The biggest problem is that you have no direct access to the documentation of the programs if they are in the system folder.
As a new user you open Haiku and you can’t find any documentation.
Now you could say that every program has to bring a link to the documentation. It would be nice if it were. Sometimes you just want to read something briefly without having to start the program.

I am with you in the statement that an intelligent solution for the documentation has to be found.

Yes, I agree, but I think we should have a clean and well-organized folder there, and the DeskBar would just link to it. Not give up on this folder being unusable because there are too many things in it, and make a new one. Otherwise in a few years, we will have Documentation, UsefulDocumentation, ReallyUsefulDocumentation, etc.

As I have now at my work project,

ReallyUsefulDocumentation_final_FINAL_Final version, I swear.odt
ReallyUsefulDocumentation_final_FINAL_Final version, I swear_v1.1.odt :slight_smile:

Good day,

Not sure if this fits here, but regarding documentation, I was thinking on a different approach, like having a “help” application that would load the “help/documentation” of each software. Help files being HTML, just like the BeBook or the Haiku API.

Regarding the documentation folder, it appears on the Deskbar menu as soon as you add some documentation files:
Screenshot%20from%202020-05-26%2016-27-53
Most of these documentation things were downloaded from the clasqm repo, but seems something happened with the repo as these days I’m getting issues on some installations (I have several VM in gnome-boxes, and some pendrives) not accessing that repo to grab the documentation. It has lots of programming tutorials in many languages, ebooks and so on.

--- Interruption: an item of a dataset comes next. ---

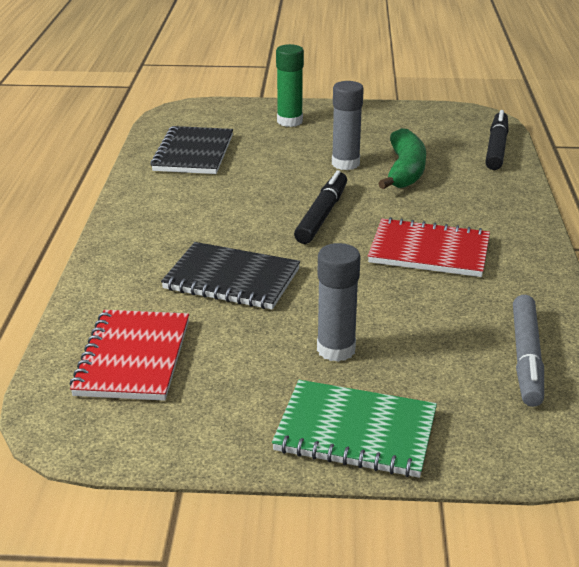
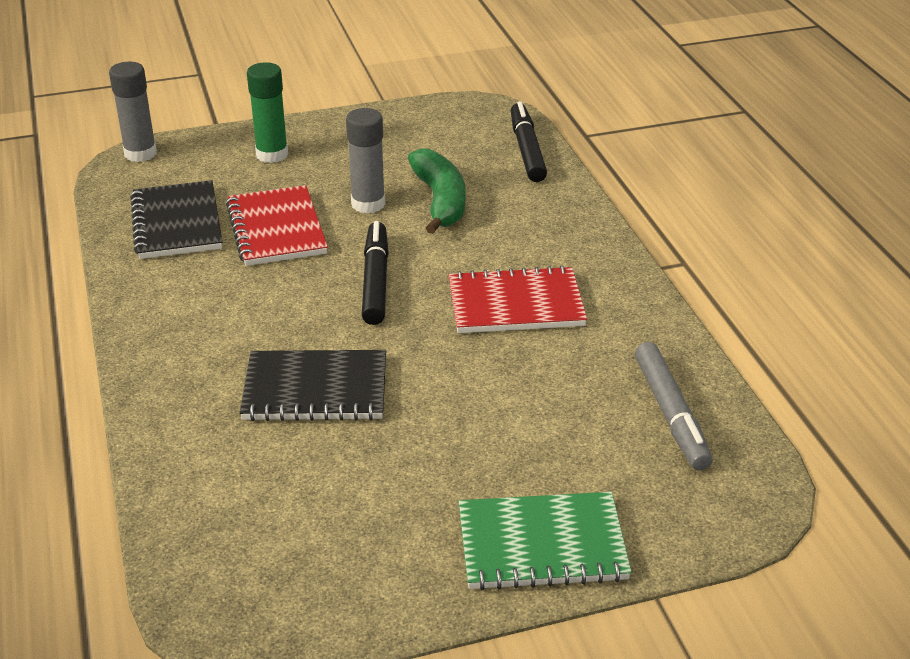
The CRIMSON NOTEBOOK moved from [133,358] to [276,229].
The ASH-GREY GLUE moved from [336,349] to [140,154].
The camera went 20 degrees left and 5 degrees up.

Nonetheless, a centralized documentation center would be a nice add-on for Haiku. While it’s on my task list, it’s out of my reach as of today.

Regards,
RR

We thinking about this position but past a update they are lost

bbjimmy has made a nice “help” application.

I would consider a generic “viewer” application, however. On Amiga systems there is Multiview which uses datatypes.library (the same idea as our translators) and can open any file: picture, sounds, plaintext, hypertext (usually in amigaguide format but html could work too), …
I think that’s a nice idea, and it makes things a bit simpler to manage since you don’t have to really worry about the type of a file. Howver, on the other hand, specialized apps are also quite useful in many cases, so maybe it wouldn’t be completely appropriate.

Yep, since recent update of HaikuDepot on x64 only Haiku, HaikuPorts and FatElk are updated.
When you are running SoftwareUpdater, it tells you that it has problems to sync the others but it seems HaikuDepot does not.

The deskbar folder comes with a hpkg from clasqm repo indeed.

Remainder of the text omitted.